The Observatorium Hoeksche Waard stood in the middle of the land area at issue. An elevation of 70 centimetres was sufficient to create a sense of distance. The bookcases, which in New York had provided visual enclosure, here offered a variety of communicative openings. Since AIR-Zuidwaarts/Southwards was about the tensions and interactions between Hoeksche Waard and the metropolitan area and harbour of Rotterdam, all the drawings, texts and photos made in Hoeksche Waard were exhibited in Rotterdam. Observatorium built a third version of the bookcase module for the purpose of this exhibition. It took the form of a reading room in the garden of Villa Alckmaer, an exhibition facility belonging to the arts centre Centrum Beeldende Kunst Rotterdam.

Observations by guests
Observatorium were asked to present their reflections at a large conference, to be held in Rotterdam, at which the urban planners and landscape architects would come together for the first time. Rather than speaking themselves, Observatorium invited several of their guests to tell the assembled designers and planners about their personal experiences and insights.

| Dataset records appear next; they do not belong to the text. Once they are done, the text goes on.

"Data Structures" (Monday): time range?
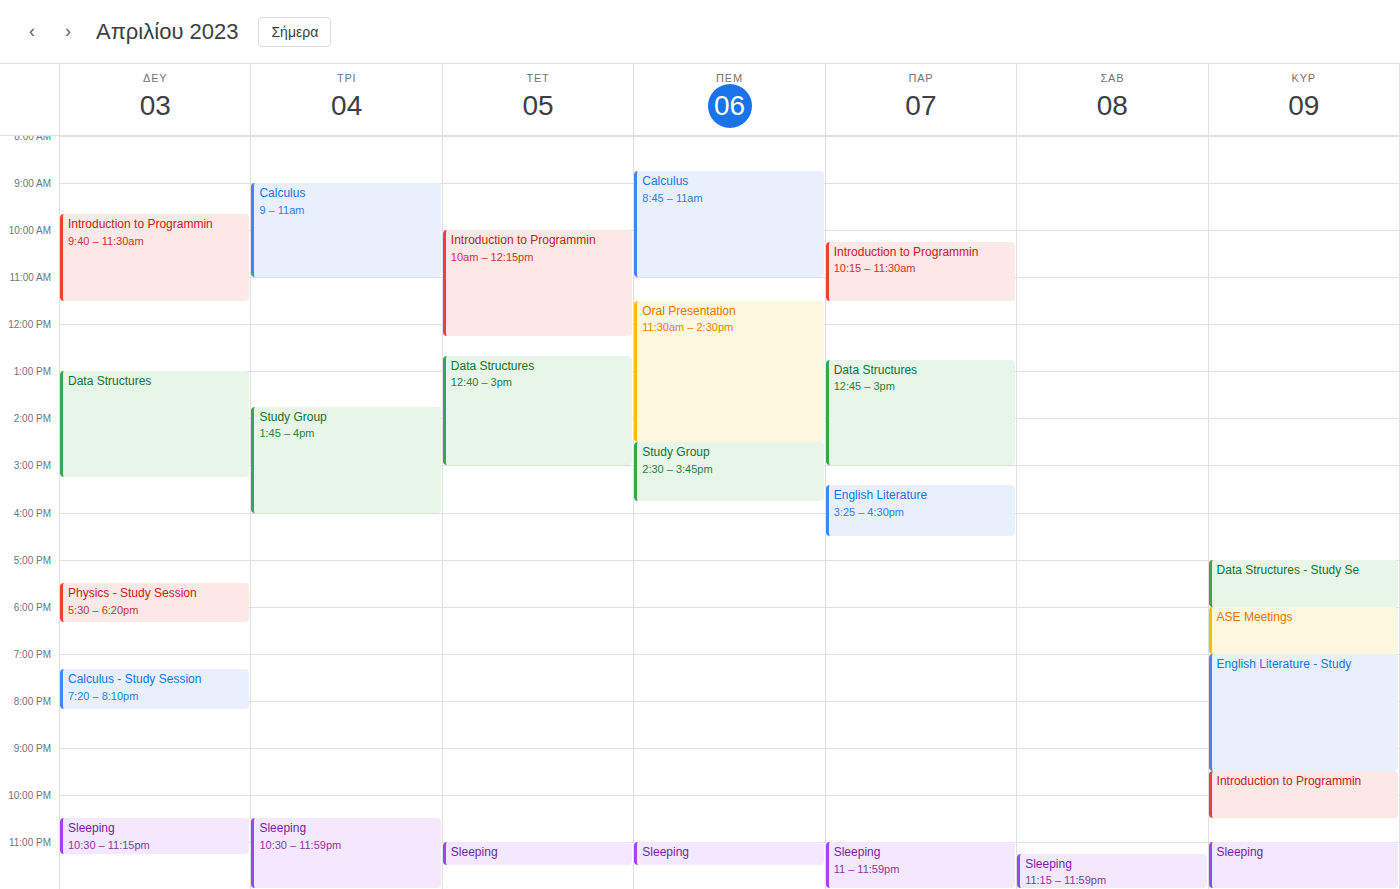
1:00 PM to 3:15 PMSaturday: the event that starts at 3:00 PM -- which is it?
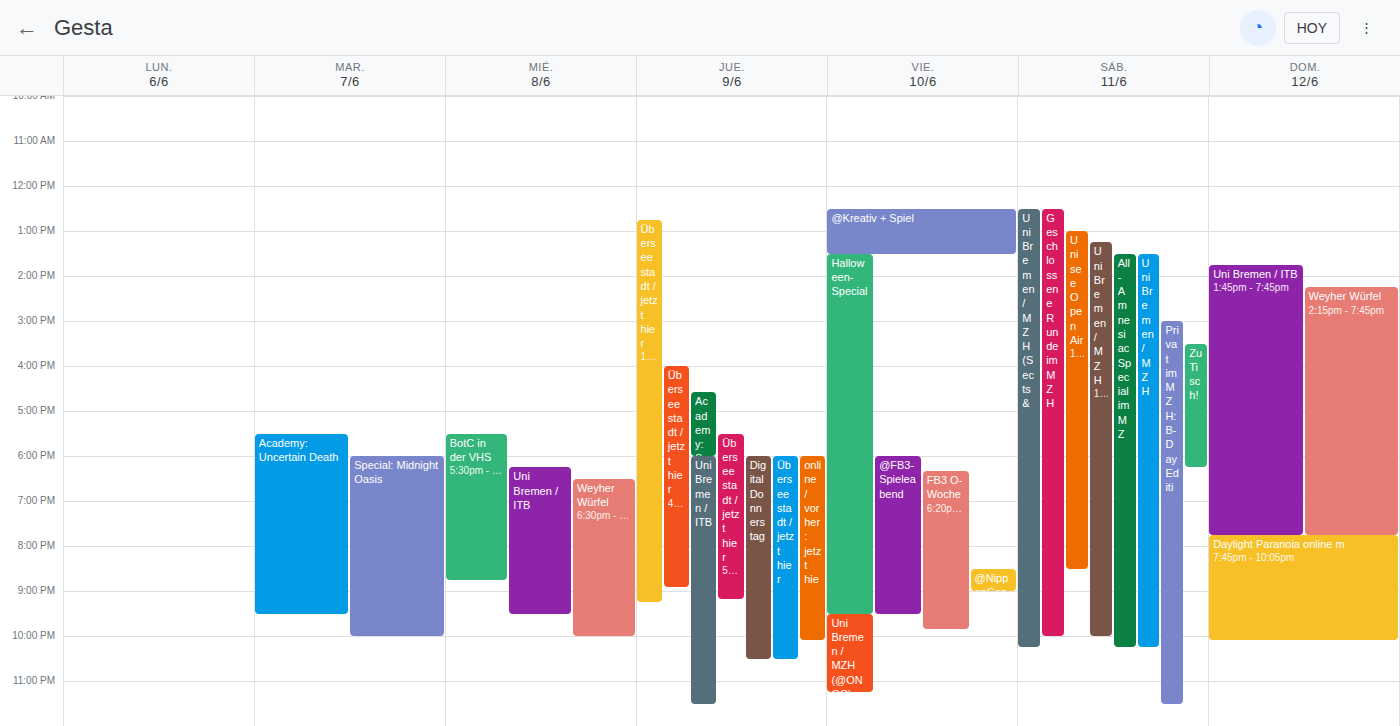
"Privat im MZH: B-Day Editi"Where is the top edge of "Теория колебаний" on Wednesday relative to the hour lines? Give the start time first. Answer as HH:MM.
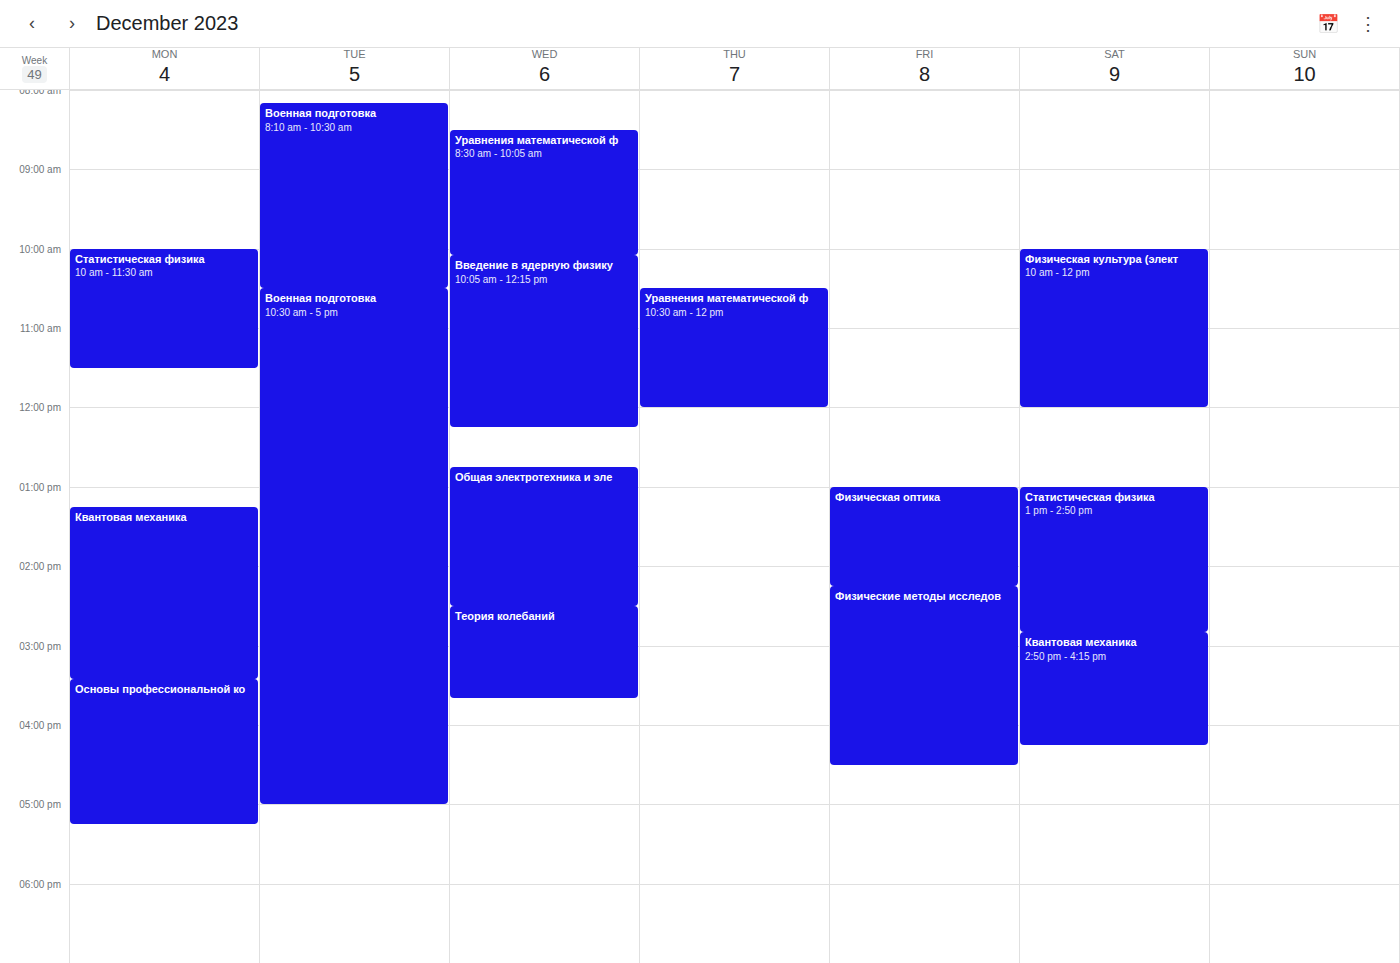
14:30 -- halfway between the 14:00 and 15:00 lines.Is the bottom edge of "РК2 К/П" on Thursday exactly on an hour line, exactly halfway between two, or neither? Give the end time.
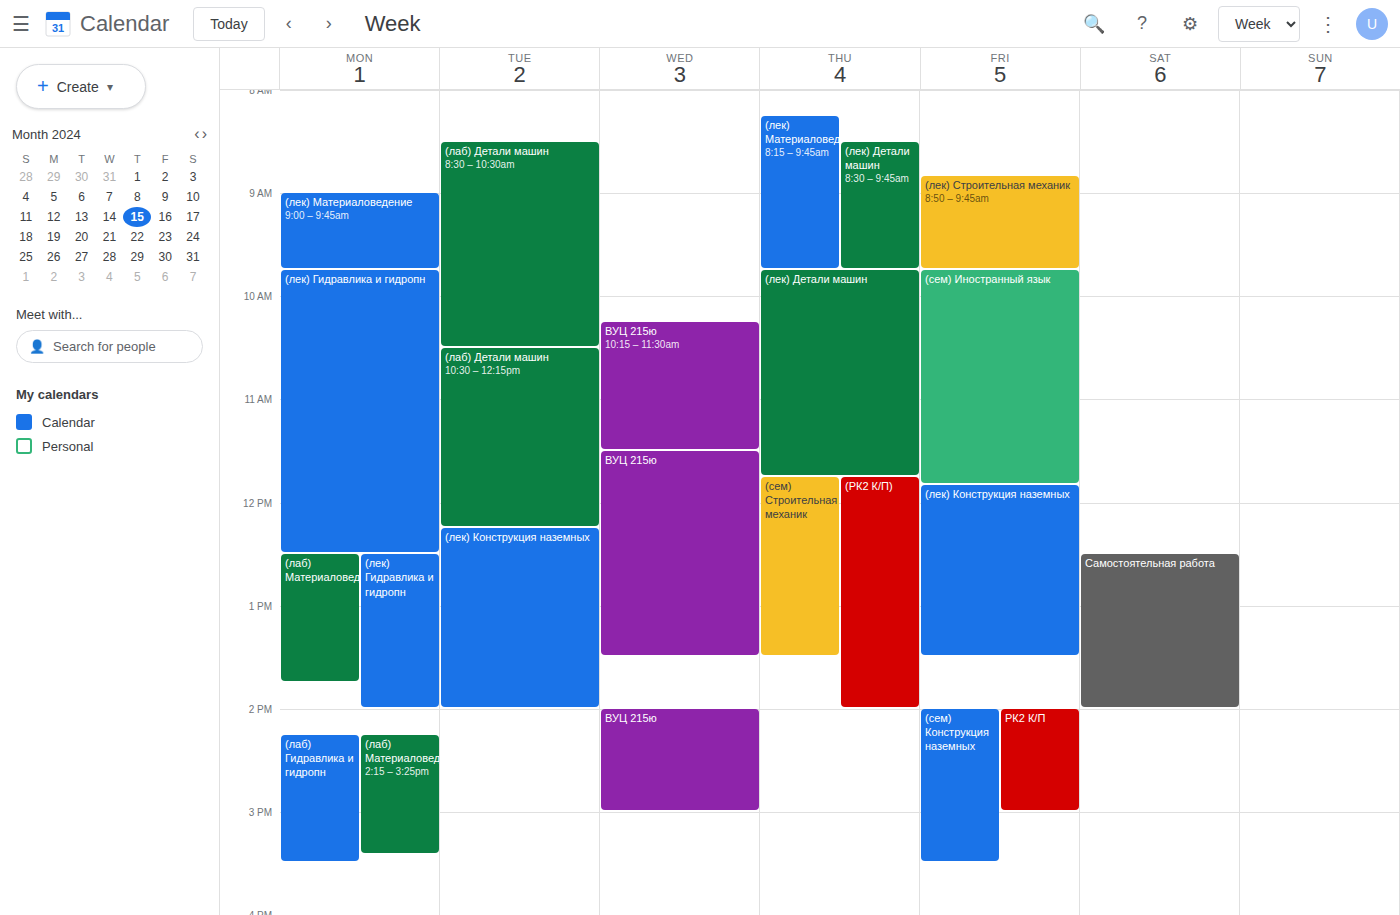
2:00 PM -- exactly on the 2 PM line."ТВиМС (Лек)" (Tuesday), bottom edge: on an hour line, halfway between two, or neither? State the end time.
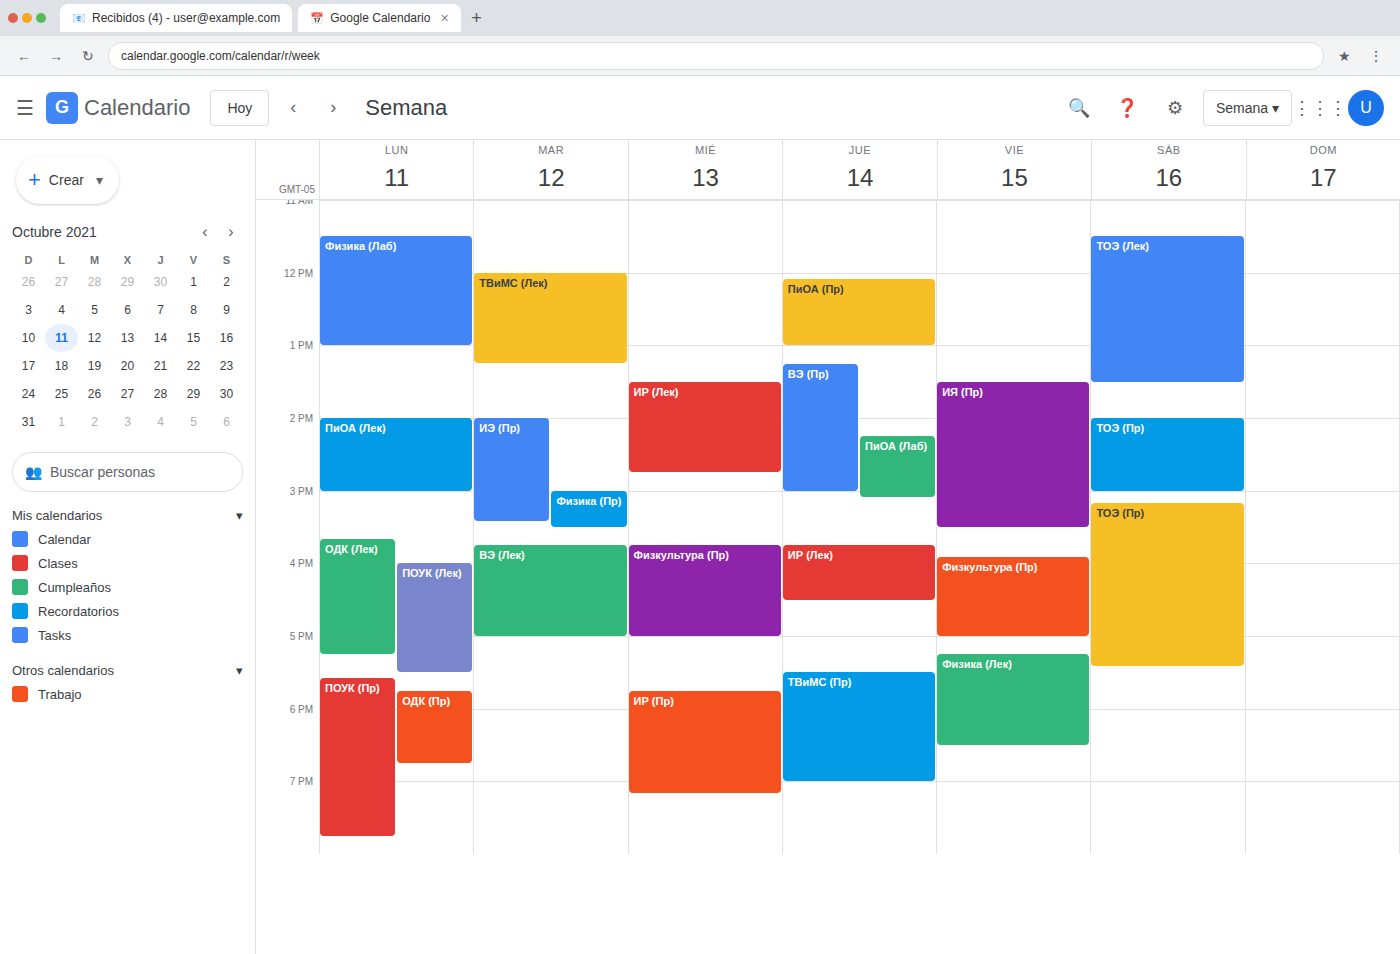
1:15 PM -- neither: a quarter of the way from the 1 PM line to the 2 PM line.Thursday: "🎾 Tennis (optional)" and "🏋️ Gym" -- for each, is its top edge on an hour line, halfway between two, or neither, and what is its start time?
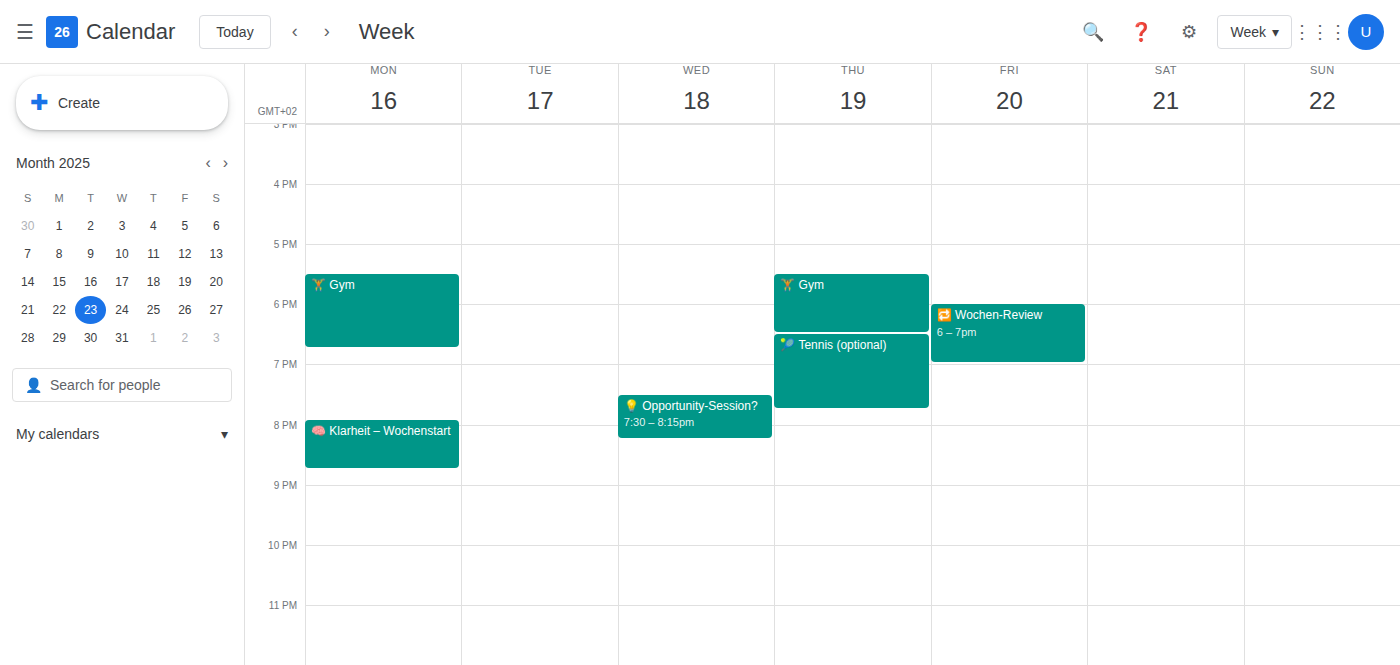
"🎾 Tennis (optional)": 6:30 PM, halfway between the 6 PM and 7 PM lines. "🏋️ Gym": 5:30 PM, halfway between the 5 PM and 6 PM lines.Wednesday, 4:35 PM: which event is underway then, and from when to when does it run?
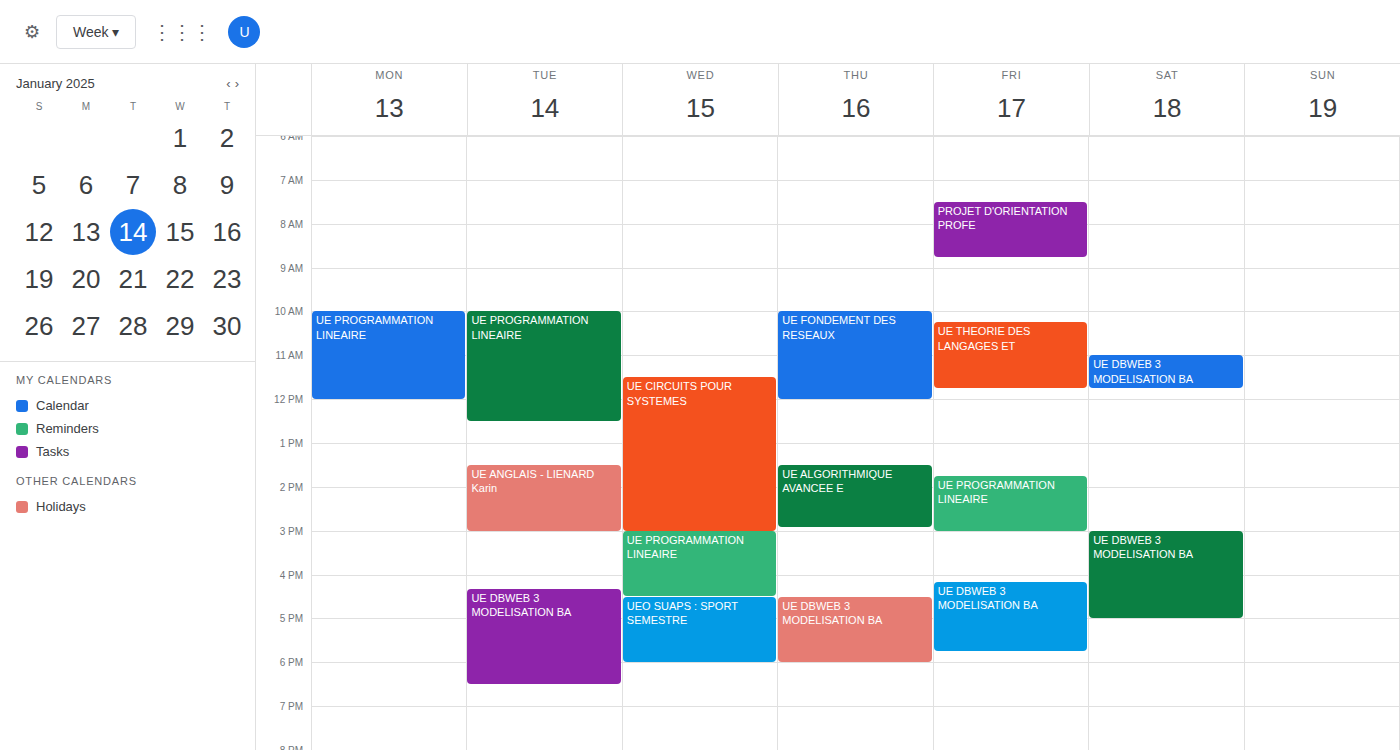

Neighbour turns up with dog. Treads cautiously onto the decking. Was he bothering me? I was busy drawing but, never mind, I put it down. It was a funny kind of building, he thought. And he was surprised it'd been allowed. The farmers around here can't get away with anything, he complained. It'll be rotten by winter, he said, if it didn't fall down first. Good soil here, good farming. Layer of silt, with dykes all around. He knew the names of all the dykes. The land was built up layer by layer; a new deposit of silt on top of the old one, and dykes all round.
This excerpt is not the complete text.